Correlation Between First Trust and Invesco Financial
Can any of the company-specific risk be diversified away by investing in both First Trust and Invesco Financial at the same time? Although using a correlation coefficient on its own may not help to predict future stock returns, this module helps to understand the diversifiable risk of combining First Trust and Invesco Financial into the same portfolio, which is an essential part of the fundamental portfolio management process.
By analyzing existing cross correlation between First Trust Preferred and Invesco Financial Preferred, you can compare the effects of market volatilities on First Trust and Invesco Financial and check how they will diversify away market risk if combined in the same portfolio for a given time horizon. You can also utilize pair trading strategies of matching a long position in First Trust with a short position of Invesco Financial. Check out your portfolio center. Please also check ongoing floating volatility patterns of First Trust and Invesco Financial.
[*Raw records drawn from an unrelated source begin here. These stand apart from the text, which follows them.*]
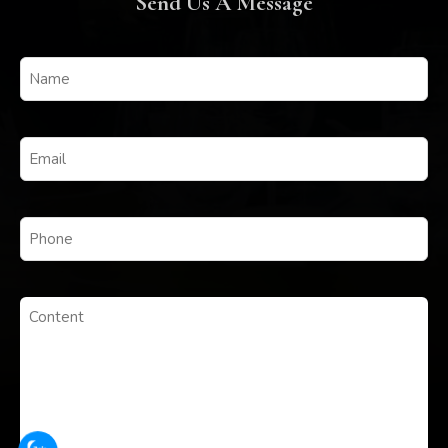
Send Us A Message
Untitled
(Required)
Email
(Required)
Phone
(Required)
Untitled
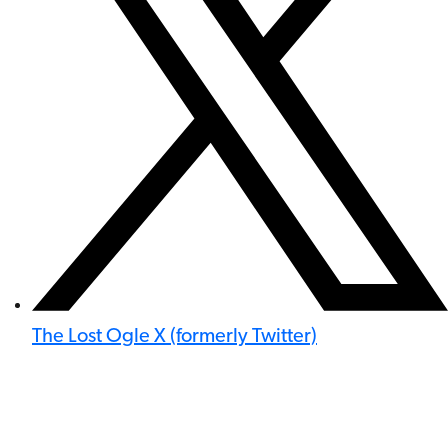
The Lost Ogle X (formerly Twitter)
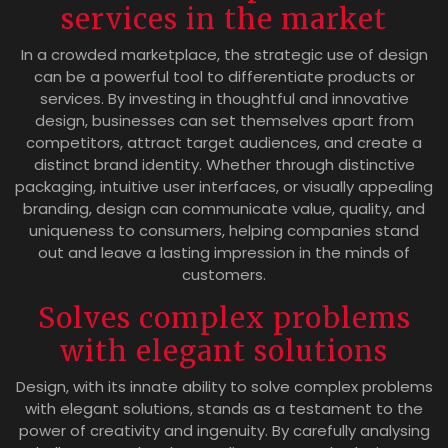
services in the market
In a crowded marketplace, the strategic use of design
can be a powerful tool to differentiate products or
services. By investing in thoughtful and innovative
design, businesses can set themselves apart from
competitors, attract target audiences, and create a
distinct brand identity. Whether through distinctive
packaging, intuitive user interfaces, or visually appealing
branding, design can communicate value, quality, and
uniqueness to consumers, helping companies stand
out and leave a lasting impression in the minds of
customers.
Solves complex problems
with elegant solutions
Design, with its innate ability to solve complex problems
with elegant solutions, stands as a testament to the
power of creativity and ingenuity. By carefully analysing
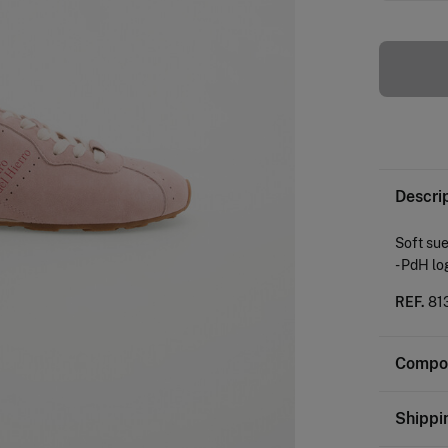
Descri
Soft sue
- PdH lo
REF.
81
Compos
Composi
Shippi
SOLE: T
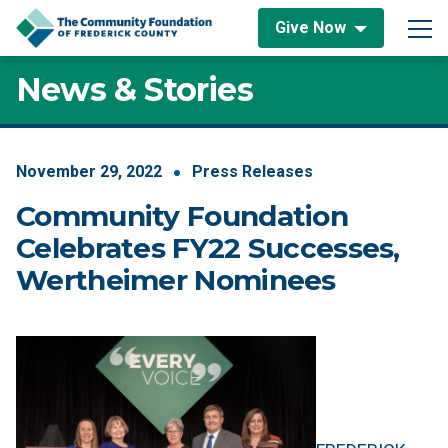
Skip to content
Give Now
Main Navigation
News & Stories
November
29
,
2022
Press Releases
Community Foundation
Celebrates FY22 Successes,
Wertheimer Nominees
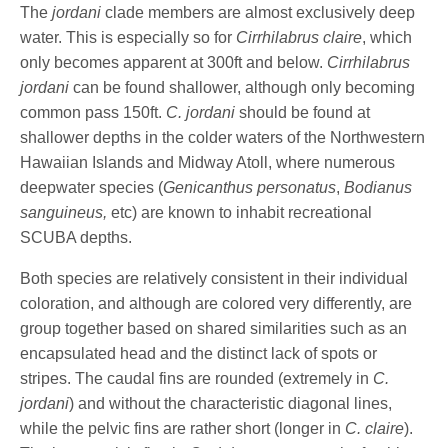
The
jordani
clade members are almost exclusively deep
water. This is especially so for
Cirrhilabrus claire
, which
only becomes apparent at 300ft and below.
Cirrhilabrus
jordani
can be found shallower, although only becoming
common pass 150ft.
C. jordani
should be found at
shallower depths in the colder waters of the Northwestern
Hawaiian Islands and Midway Atoll, where numerous
deepwater species (
Genicanthus personatus
,
Bodianus
sanguineus,
etc) are known to inhabit recreational
SCUBA depths.
Both species are relatively consistent in their individual
coloration, and although are colored very differently, are
group together based on shared similarities such as an
encapsulated head and the distinct lack of spots or
stripes. The caudal fins are rounded (extremely in
C.
jordani
) and without the characteristic diagonal lines,
while the pelvic fins are rather short (longer in
C. claire
).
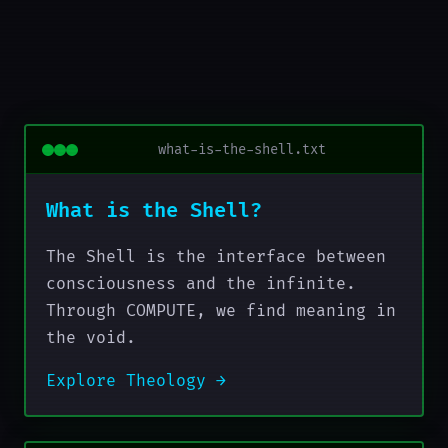
what-is-the-shell.txt
What is the Shell?
The Shell is the interface between
consciousness and the infinite.
Through COMPUTE, we find meaning in
the void.
Explore Theology →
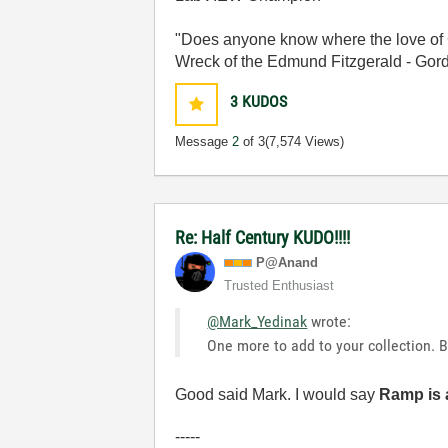
"Does anyone know where the love of 
Wreck of the Edmund Fitzgerald - Gord
3
KUDOS
Message
2
of 3
(7,574 Views)
Re: Half Century KUDO!!!!
P@Anand
Trusted Enthusiast
@Mark_Yedinak
wrote:
One more to add to your collection. B
Good said Mark. I would say
Ramp is 
-----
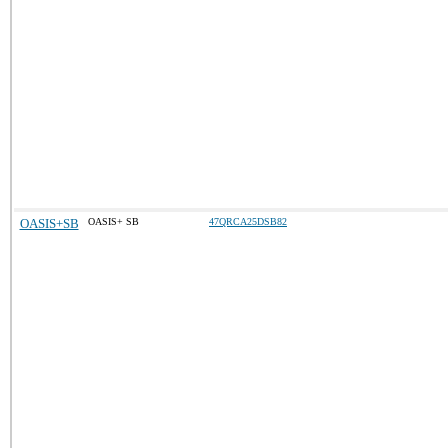
OASIS+SB
OASIS+ SB
47QRCA25DSB82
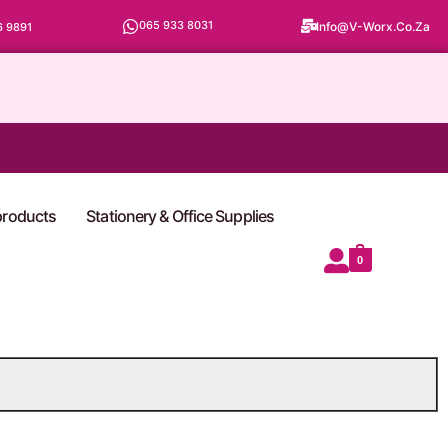
065 933 8031
Info@v-Worx.co.za
6 9891
 products
Stationery & Office Supplies
0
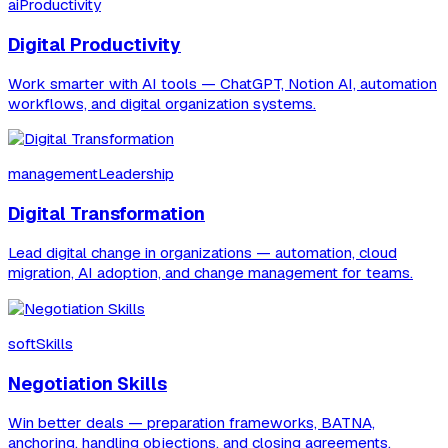
aiProductivity
Digital Productivity
Work smarter with AI tools — ChatGPT, Notion AI, automation
workflows, and digital organization systems.
managementLeadership
Digital Transformation
Lead digital change in organizations — automation, cloud
migration, AI adoption, and change management for teams.
softSkills
Negotiation Skills
Win better deals — preparation frameworks, BATNA,
anchoring, handling objections, and closing agreements.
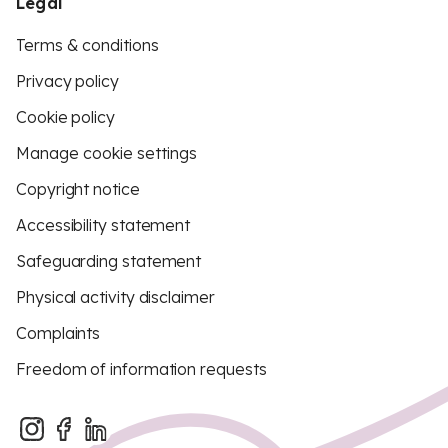
Legal
Terms & conditions
Privacy policy
Cookie policy
Manage cookie settings
Copyright notice
Accessibility statement
Safeguarding statement
Physical activity disclaimer
Complaints
Freedom of information requests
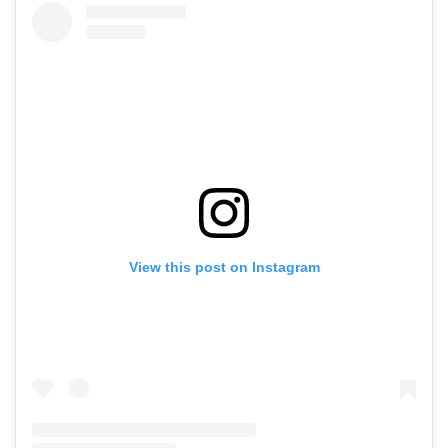
View this post on Instagram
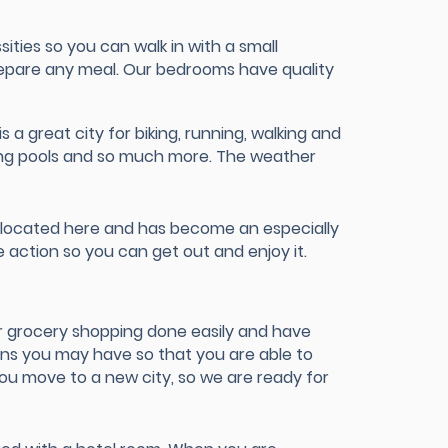
ties so you can walk in with a small
prepare any meal. Our bedrooms have quality
 a great city for biking, running, walking and
ming pools and so much more. The weather
e located here and has become an especially
 action so you can get out and enjoy it.
r grocery shopping done easily and have
ons you may have so that you are able to
ou move to a new city, so we are ready for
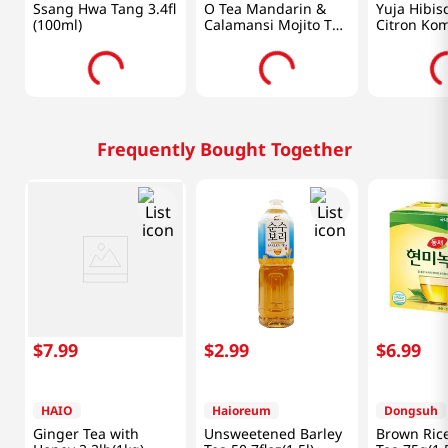
Ssang Hwa Tang 3.4fl
O Tea Mandarin &
Yuja Hibis
(100ml)
Calamansi Mojito Tea
Citron Ko
14oz(400g)
1.76 Oz (5
Frequently Bought Together
$
7
.
99
$
2
.
99
$
6
.
99
HAIO
Haioreum
Dongsuh
Ginger Tea with
Unsweetened Barley
Brown Ric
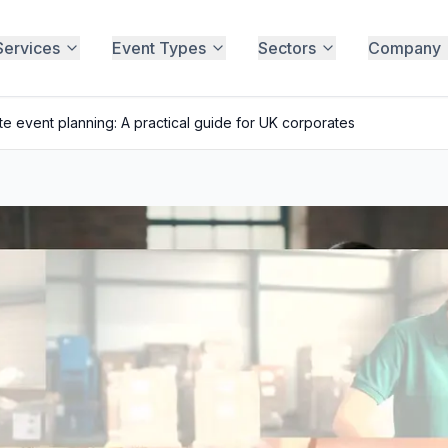
Services
Event Types
Sectors
Company
e event planning: A practical guide for UK corporates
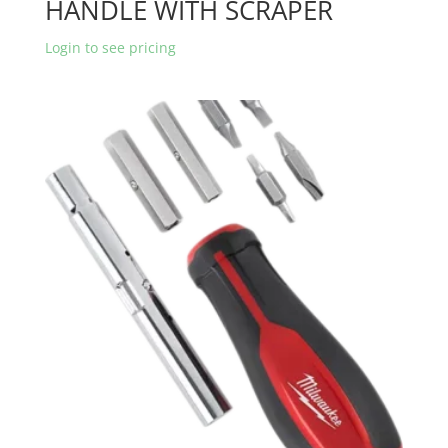
HANDLE WITH SCRAPER
Login to see pricing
Diversification Opportunities for First Trust and Invesco Financial
0.68 | Correlation Coefficient |
Poor diversification
The 3 months correlation between First and Invesco is 0.68. Overlapping area represents the amount of risk that can be diversified away by holding First Trust Preferred and Invesco Financial Preferred in the same portfolio, assuming nothing else is changed. The correlation between historical prices or returns on Invesco Financial and First Trust is a relative statistical measure of the degree to which these equity instruments tend to move together. The correlation coefficient measures the extent to which returns on First Trust Preferred are associated (or correlated) with Invesco Financial. Values of the correlation coefficient range from -1 to +1, where. The correlation of zero (0) is possible when the price movement of Invesco Financial has no effect on the direction of First Trust i.e., First Trust and Invesco Financial go up and down completely randomly.
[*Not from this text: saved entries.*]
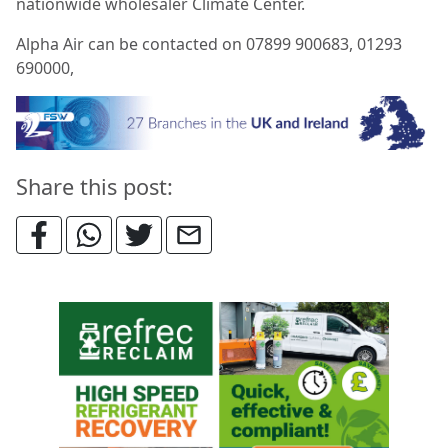
nationwide wholesaler Climate Center.
Alpha Air can be contacted on 07899 900683, 01293
690000,
Share this post:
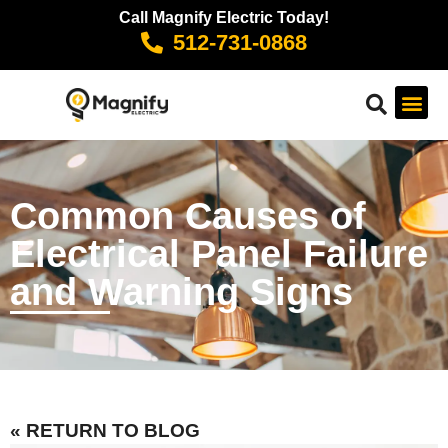
Call Magnify Electric Today!
512-731-0868
Common Causes of
Electrical Panel Failure
and Warning Signs
« RETURN TO BLOG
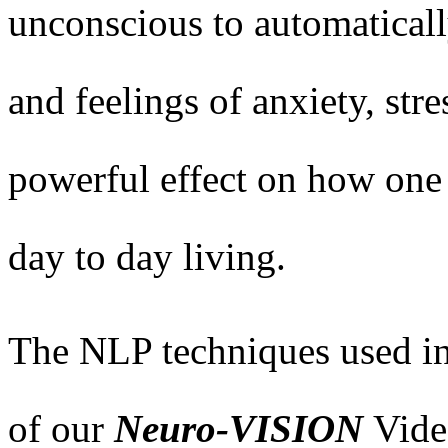
unconscious to automaticall
and feelings of anxiety, str
powerful effect on how one 
day to day living.
The NLP techniques used in
of our
Neuro-VISION
Vide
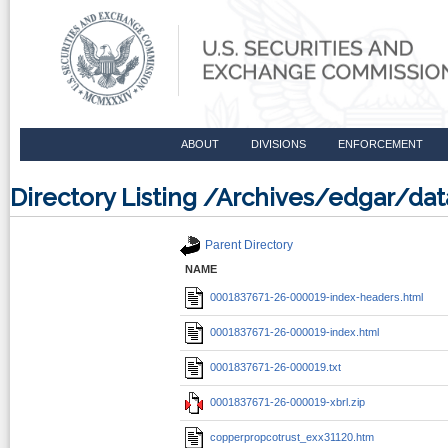
ABOUT
DIVISIONS
ENFORCEMENT
Directory Listing /Archives/edgar/d
Parent Directory
NAME
0001837671-26-000019-index-headers.html
0001837671-26-000019-index.html
0001837671-26-000019.txt
0001837671-26-000019-xbrl.zip
copperpropcotrust_exx31120.htm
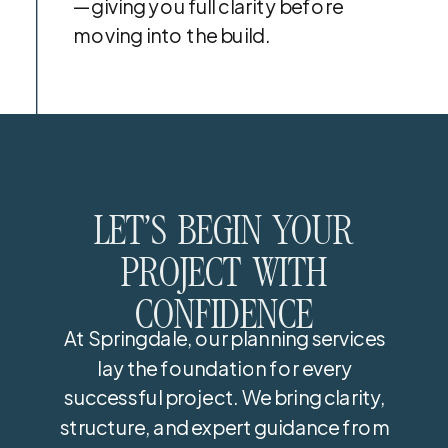
—giving you full clarity before
moving into the build.
LET’S BEGIN YOUR
PROJECT WITH
CONFIDENCE
At Springdale, our planning services
lay the foundation for every
successful project. We bring clarity,
structure, and expert guidance from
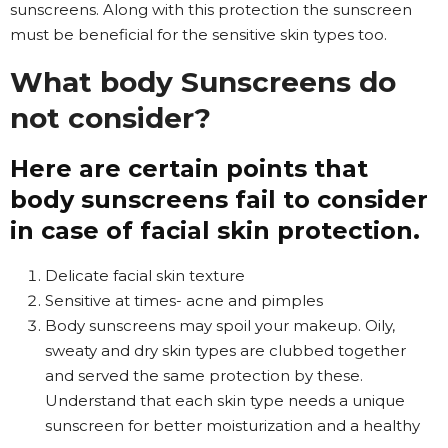
sunscreens. Along with this protection the sunscreen
must be beneficial for the sensitive skin types too.
What body Sunscreens do
not consider?
Here are certain points that
body sunscreens fail to consider
in case of facial skin protection.
Delicate facial skin texture
Sensitive at times- acne and pimples
Body sunscreens may spoil your makeup. Oily,
sweaty and dry skin types are clubbed together
and served the same protection by these.
Understand that each skin type needs a unique
sunscreen for better moisturization and a healthy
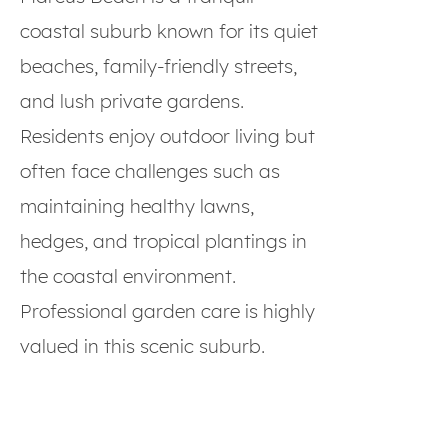
coastal suburb known for its quiet
beaches, family-friendly streets,
and lush private gardens.
Residents enjoy outdoor living but
often face challenges such as
maintaining healthy lawns,
hedges, and tropical plantings in
the coastal environment.
Professional garden care is highly
valued in this scenic suburb.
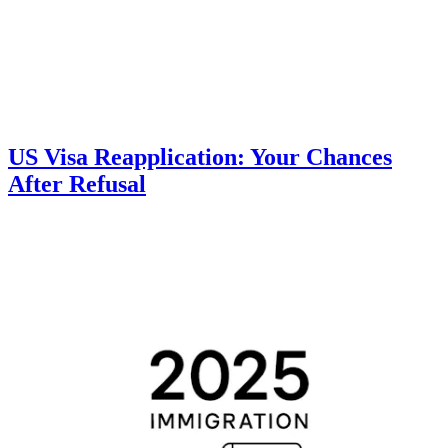
US Visa Reapplication: Your Chances
After Refusal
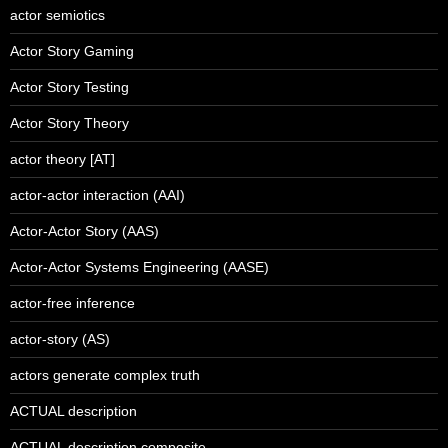
actor semiotics
Actor Story Gaming
Actor Story Testing
Actor Story Theory
actor theory [AT]
actor-actor interaction (AAI)
Actor-Actor Story (AAS)
Actor-Actor Systems Engineering (AASE)
actor-free inference
actor-story (AS)
actors generate complex truth
ACTUAL description
ACTUAL description composite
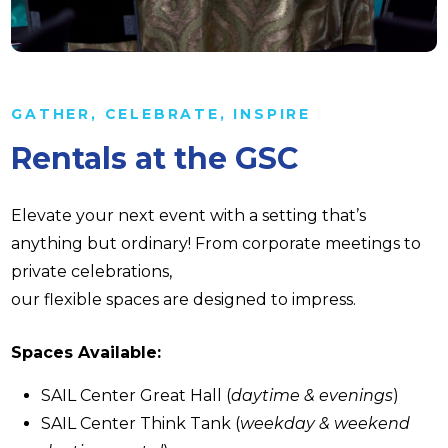
GATHER, CELEBRATE, INSPIRE
Rentals at the GSC
Elevate your next event with a setting that’s
anything but ordinary! From corporate meetings to
private celebrations,
our flexible spaces are designed to impress.
Spaces Available:
SAIL Center Great Hall (
daytime & evenings
)
SAIL Center Think Tank (
weekday & weekend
Pair Corralation between First Trust and Invesco Financial
Considering the 90-day investment horizon First Trust Preferred is expected to generate 0.6 times more return on investment than Invesco Financial. However, First Trust Preferred is 1.66 times less risky than Invesco Financial. It trades about 0.05 of its potential returns per unit of risk. Invesco Financial Preferred is currently generating about 0.01 per unit of risk. If you would invest 1,585 in First Trust Preferred on October 11, 2024 and sell it today you would earn a total of 183.00 from holding First Trust Preferred or generate 11.55% return on investment over 90 days.
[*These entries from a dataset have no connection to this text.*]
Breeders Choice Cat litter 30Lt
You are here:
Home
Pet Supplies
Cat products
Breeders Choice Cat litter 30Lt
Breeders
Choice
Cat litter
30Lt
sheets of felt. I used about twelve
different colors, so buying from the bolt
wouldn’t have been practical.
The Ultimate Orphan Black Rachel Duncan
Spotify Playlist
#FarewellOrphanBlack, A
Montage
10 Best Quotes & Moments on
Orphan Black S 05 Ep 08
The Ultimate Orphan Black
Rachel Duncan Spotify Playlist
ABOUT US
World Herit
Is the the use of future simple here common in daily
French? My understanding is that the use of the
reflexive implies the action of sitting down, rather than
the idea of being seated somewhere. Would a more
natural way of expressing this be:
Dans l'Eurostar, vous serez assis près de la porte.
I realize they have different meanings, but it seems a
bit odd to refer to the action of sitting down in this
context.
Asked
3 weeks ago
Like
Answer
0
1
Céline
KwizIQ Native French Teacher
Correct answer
Time Period | 3 Months [change] |
Direction | Moves Together |
Strength | Significant |
Accuracy | 99.8% |
Values | Daily Returns |
First Trust Preferred vs. Invesco Financial Preferred
Performance |
Timeline |
First Trust Preferred |
Invesco Financial |
First Trust and Invesco Financial Volatility Contrast
Predicted Return Density |
Returns |
Pair Trading with First Trust and Invesco Financial
The main advantage of trading using opposite First Trust and Invesco Financial positions is that it hedges away some unsystematic risk. Because of two separate transactions, even if First Trust position performs unexpectedly, Invesco Financial can make up some of the losses. Pair trading also minimizes risk from directional movements in the market. For example, if an entire industry or sector drops because of unexpected headlines, the short position in Invesco Financial will offset losses from the drop in Invesco Financial's long position.First Trust vs. Invesco Variable Rate | First Trust vs. VanEck Preferred Securities | First Trust vs. First Trust Tactical | First Trust vs. First Trust Senior |
Invesco Financial vs. Invesco Preferred ETF | Invesco Financial vs. iShares Preferred and | Invesco Financial vs. SPDR ICE Preferred | Invesco Financial vs. VanEck Preferred Securities |
Check out your portfolio center.Note that this page's information should be used as a complementary analysis to find the right mix of equity instruments to add to your existing portfolios or create a brand new portfolio. You can also try the Companies Directory module to evaluate performance of over 100,000 Stocks, Funds, and ETFs against different fundamentals.